Кнут молчал, глядя перед собой и посекундно вспоминая всё, что постиг в тот раз, со своей первой женщиной. Он не хотел разделять эту радость воспоминаний от прикосновений к женскому телу с Констаном. Он нарочно дразнил его, делясь историями с мужчинами. Он хотел видеть его опустошенным, тихим, сдавшимся, опустившим руки перед судьбой. Брюннер доказывал самому себе и Всевышнему, а главное – Дюмелю: что вскрывается, долго держащееся в глубинах, то причиняет боль – тайное сокровенное, даже лично счастливое, может обернуться против самого его хранителя. Кажется, чем дальше заходит эта игра, тем становится интереснее и забавнее, правда, только ему одному, Брюннеру. Констан сидит притихший, будто смиренно ждет своего смертного часа, и не понимает, не хочет, не желает, не допускает мысли, что он, Кнут, не желает ему ничего плохого. По крайней мере, сейчас. Манера его общения, видимо, непривычна и чужда молодому священнику, но ничего, после сегодняшнего дня, такого неожиданного и насыщенного для Дюмеля, он должен понять, что до него хотели донести.
– У меня было много мужчин и женщин, однако постоянного партнера у меня нет. Мне со всеми было хорошо. Но в тот вечер я понял, что мужские и женские тела несравнимы, – продолжил Кнут, вздохнув. – Нельзя выбрать, какое и в чем лучше. В каждом есть что-то потаенное, личное, непохожее, но они оба приятны на ощупь и вкус.

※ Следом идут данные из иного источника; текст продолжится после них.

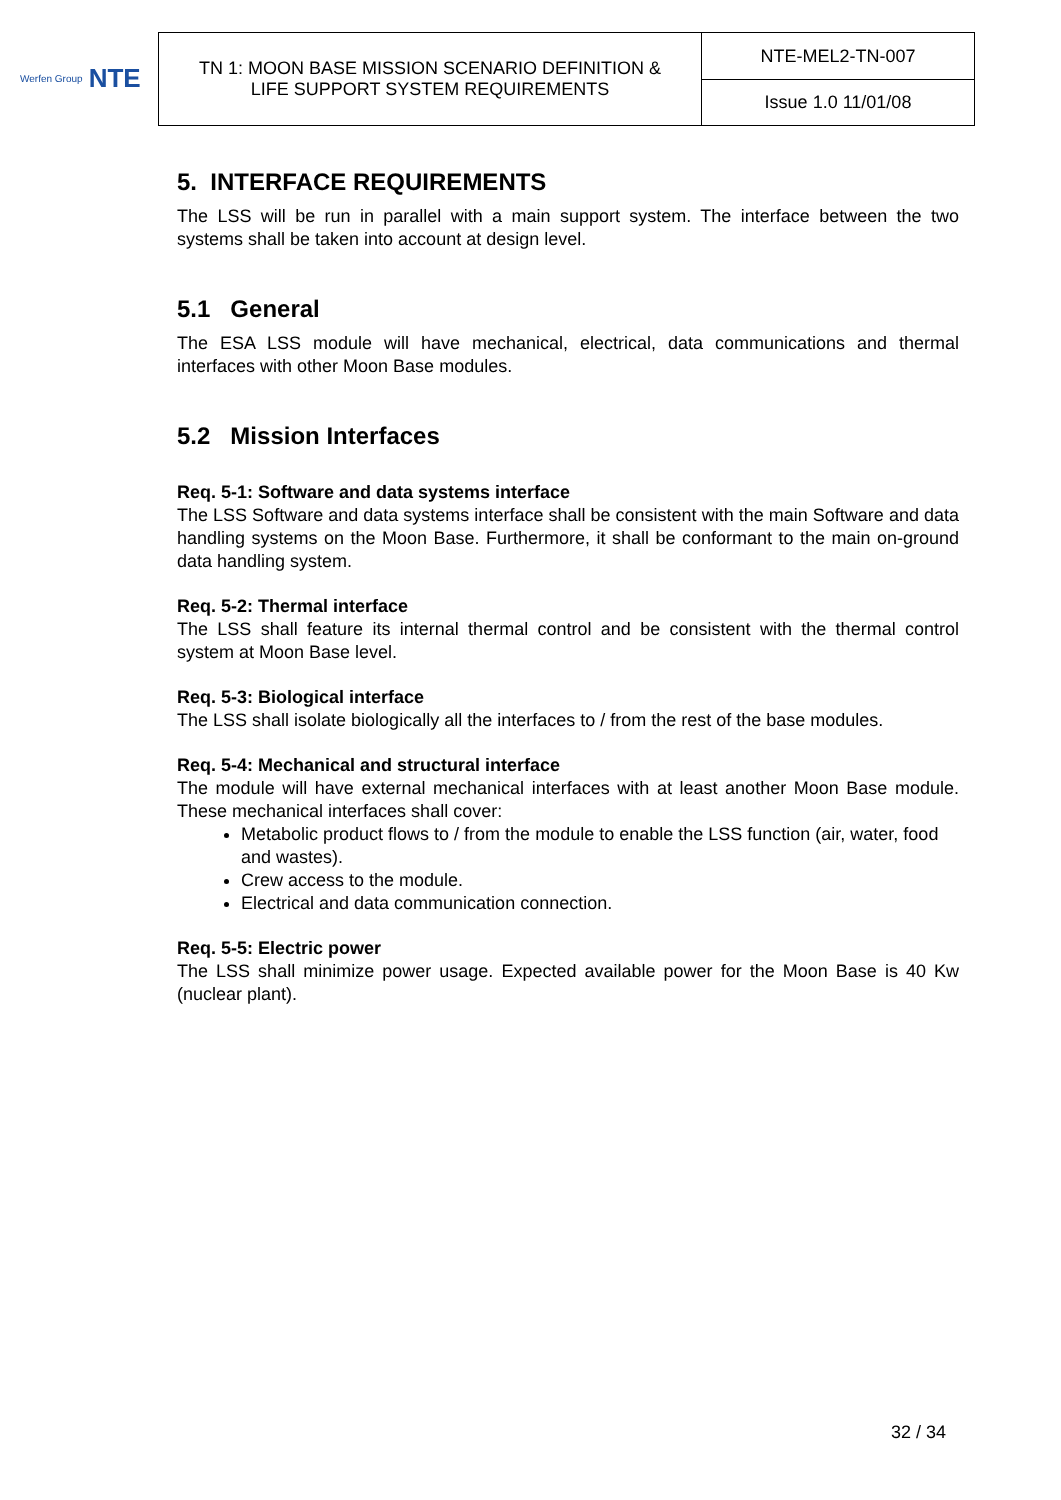Werfen Group NTE
| TN 1: MOON BASE MISSION SCENARIO DEFINITION & LIFE SUPPORT SYSTEM REQUIREMENTS | NTE-MEL2-TN-007 |
| | Issue 1.0 11/01/08 |
5. INTERFACE REQUIREMENTS
The LSS will be run in parallel with a main support system. The interface between the two systems shall be taken into account at design level.
5.1 General
The ESA LSS module will have mechanical, electrical, data communications and thermal interfaces with other Moon Base modules.
5.2 Mission Interfaces
Req. 5-1: Software and data systems interface
The LSS Software and data systems interface shall be consistent with the main Software and data handling systems on the Moon Base. Furthermore, it shall be conformant to the main on-ground data handling system.
Req. 5-2: Thermal interface
The LSS shall feature its internal thermal control and be consistent with the thermal control system at Moon Base level.
Req. 5-3: Biological interface
The LSS shall isolate biologically all the interfaces to / from the rest of the base modules.
Req. 5-4: Mechanical and structural interface
The module will have external mechanical interfaces with at least another Moon Base module. These mechanical interfaces shall cover:
Metabolic product flows to / from the module to enable the LSS function (air, water, food and wastes).
Crew access to the module.
Electrical and data communication connection.
Req. 5-5: Electric power
The LSS shall minimize power usage. Expected available power for the Moon Base is 40 Kw (nuclear plant).
32 / 34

Как человек чувствует, так он и общается с этим миром, так он и преподносит любовь, одаривает вниманием. У женщин есть то, чего нет у мужчин. У мужчин – чего нет у женщин. Но у тех и у других есть душа, есть чувства, есть личность, и эти личности по-разному испытывают телесное притяжение и сближение. Вы ведь не можете не согласиться с этим, мсье священник?
Вновь издевка. Лучше убей, пронеслось молнией в мыслях Констана. Умертви на месте, сейчас. Прекрати эту затянувшуюся игру, превратившуюся в мучение…
– После выпуска из Гитлерюгенда мое обучение, как и говорил, продолжилось в высшей командной учебной школе. Я вновь был отличником и активистом, вновь пример для младших и старших. Кто-то меня любил, кто-то ненавидел, и благодаря последним я понимал, что лучше их, раз они завидуют и шепчутся за спиной. Я читал много разнообразной литературы, даже запрещенной, чтобы понимать, кто и за что прослыл врагами германского Рейха. Я присутствовал на казнях политических преступников. Я ходил на партсобрания и выступал от имени молодежной организации. Я был на официальном приеме и видел Гитлера. Я участвовал в жизни Германии! Но я хотел – и до сих пор хочу – другого пути для нее… Она достойна лучшего. Всё это, – Кнут обвел руками кабинет, имея в виду германский дух, – лишь наспех нанесенная краска, которая скоро обветшает и осыплется. И тогда поднимется новое знамя!
Кнут сжал кулак и тряхнул им в воздухе. Констан закрыл глаза и подумал: Господи, если он, Брюннер, воспитанник идеального Рейха, убийственно могучей машины, видит в строе какие-то изъяны, что же может быть, когда этот нацистский автоматизм будет доведен до еще более совершенного? Сколько людей погибнет в его адских комбайнах на пути проторения дороги в идеальное будущее Германии? Дюмель закрыл лицо ладонями. Если всё будет так, как видится Кнуту, то ему, Констану, придется всю жизнь носить на себе неподъемную тяжесть павшего французского духа, до самой смерти ходить по улицам Парижа, который станет частью фашистского режима и, самое страшное, придется жить без Лексена, которого в числе тысяч союзных солдат, вернувшихся домой, казнят как противников режима Рейха. Нет… Он не сможет существовать на этой земле без Бруно. Он уйдет вместе с ним. Он тоже будет казнен, рассказав о своей нежной к нему привязанности, что так противозаконно по арийским нормам.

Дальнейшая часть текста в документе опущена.